We live on the streets. We’re barred from work. We can’t buy and sell and own things. Our bodies and shadows are only for spitting on.
“You got a wish, kid?”
I’m startled again, stunned. No one cares for the wishes of an Omen. I recall my memory of the races, and of stars, and of the things I felt then. Still, I say nothing. I say nothing because I don’t have a wish.
I have many.
I wish I didn’t have the stain. I wish I had a bed. I wish people didn’t toss salt on their thresholds when I passed by, and I wish mothers didn’t pull their children closer to them, to point and say look, look, that one there is evil. I wish I could go back to that warmth underneath the stardust, to the days when I didn’t need wishes.
Maybe the woman sees something in my expression, because she nods. She says, “I have a wish. People like us all do. Omens, they say. Monsters, they say. We’re the unlucky byproduct of some genetic lottery. That’s all we are. Ten people could commit the same crime, and only one of them would be stained. A city and a world where the unlucky are punished. What a joke. What an absolute joke.”

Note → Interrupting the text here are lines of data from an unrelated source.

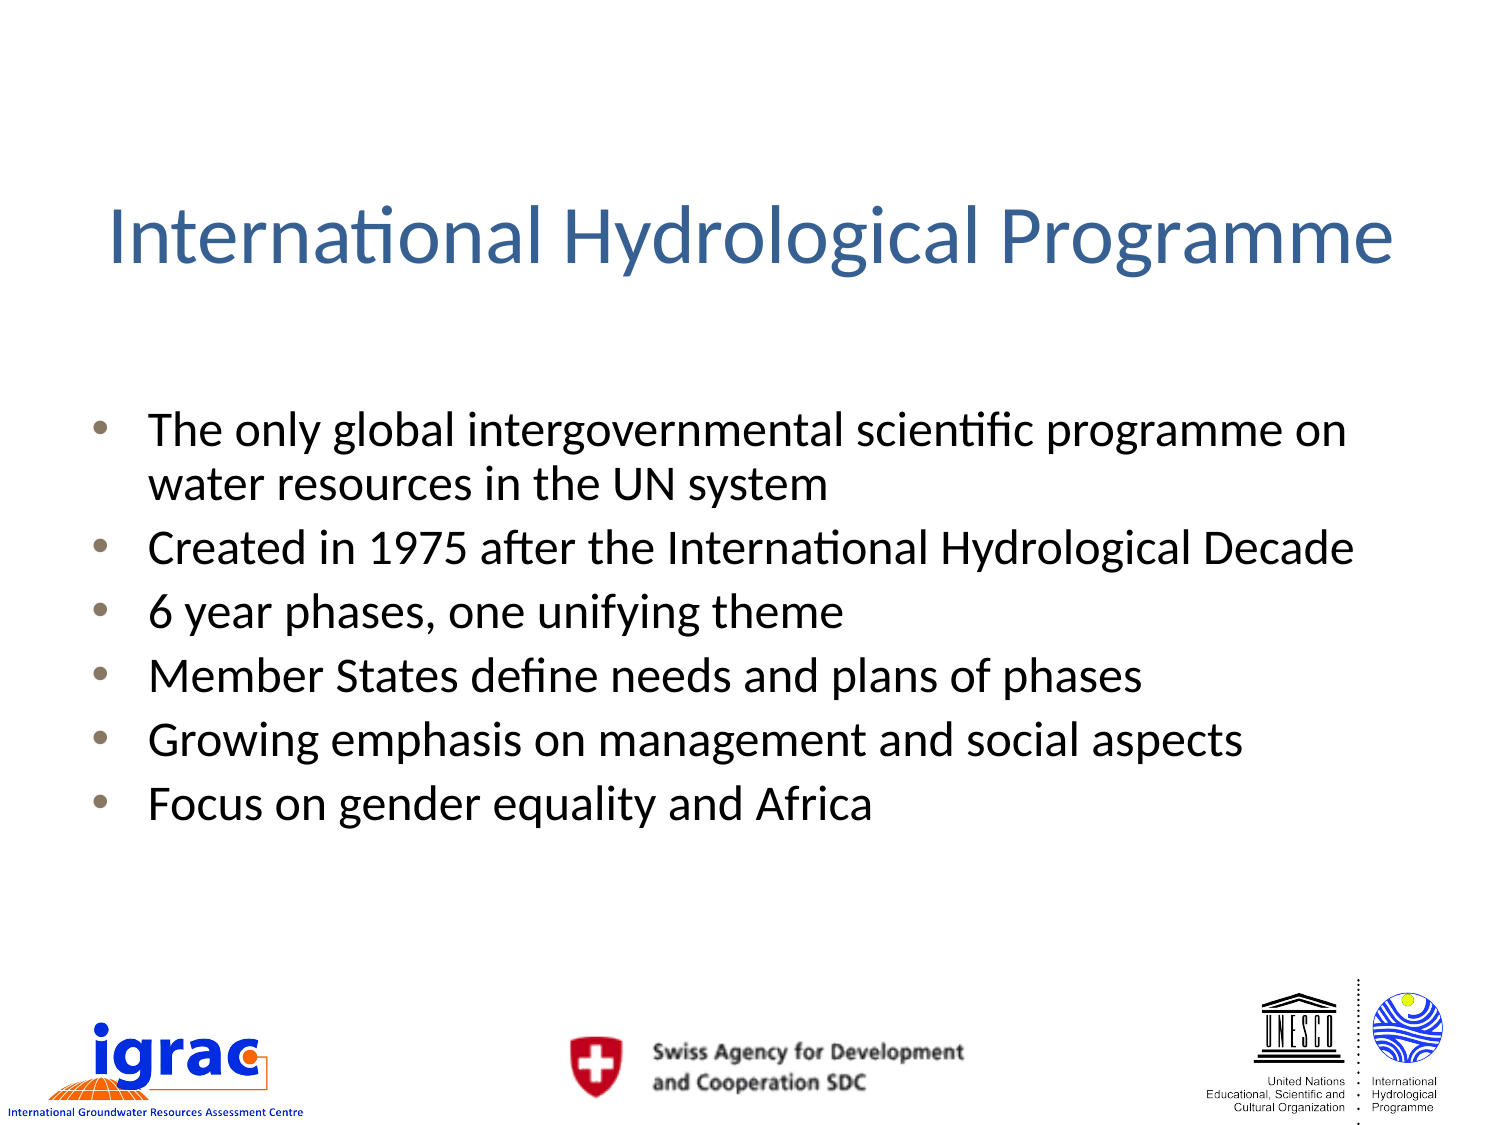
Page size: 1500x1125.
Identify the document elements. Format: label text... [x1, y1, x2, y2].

list The only global intergovernmental scientific programme on water resources in the UN system Created in 1975 after the International Hydrological Decade 6 year phases, one unifying theme Member States define needs and plans of phases Growing emphasis on management and social aspects Focus on gender equality and Africa [76, 326, 1427, 917]
picture [1206, 979, 1443, 1125]
picture [560, 1011, 1013, 1125]
picture [0, 1017, 316, 1125]
title International Hydrological Programme [76, 172, 1427, 326]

It’s unjust, she says, and I agree. With a force like thruster fire, I agree.
It needs to be rectified, she says, and I tilt up at her, wait for her to tell me the answer. How will this be rectified? How will us monsters be given justice?
Instead she looks at me and asks, “Do you understand?”
I don’t. I told her I’m not a kid, but I am. Justice and wishes are beyond me, have always been beyond me. She turns from me then, and steps away. My heart drops – I’ve failed her, somehow. I’m no use after all.
So I say, lie, the way I’ve always done, “Yes.”
I tell her, “I understand.”
And she stops. She twists back at the mouth of the dead end. Her voice echoes off the edges of the alleyway when she says, “Good.”
She tells me to come, and to follow her, and so I do.
She does not need to know I have lied. And maybe one day, when I am grown, when I am stronger, I will no longer need to lie.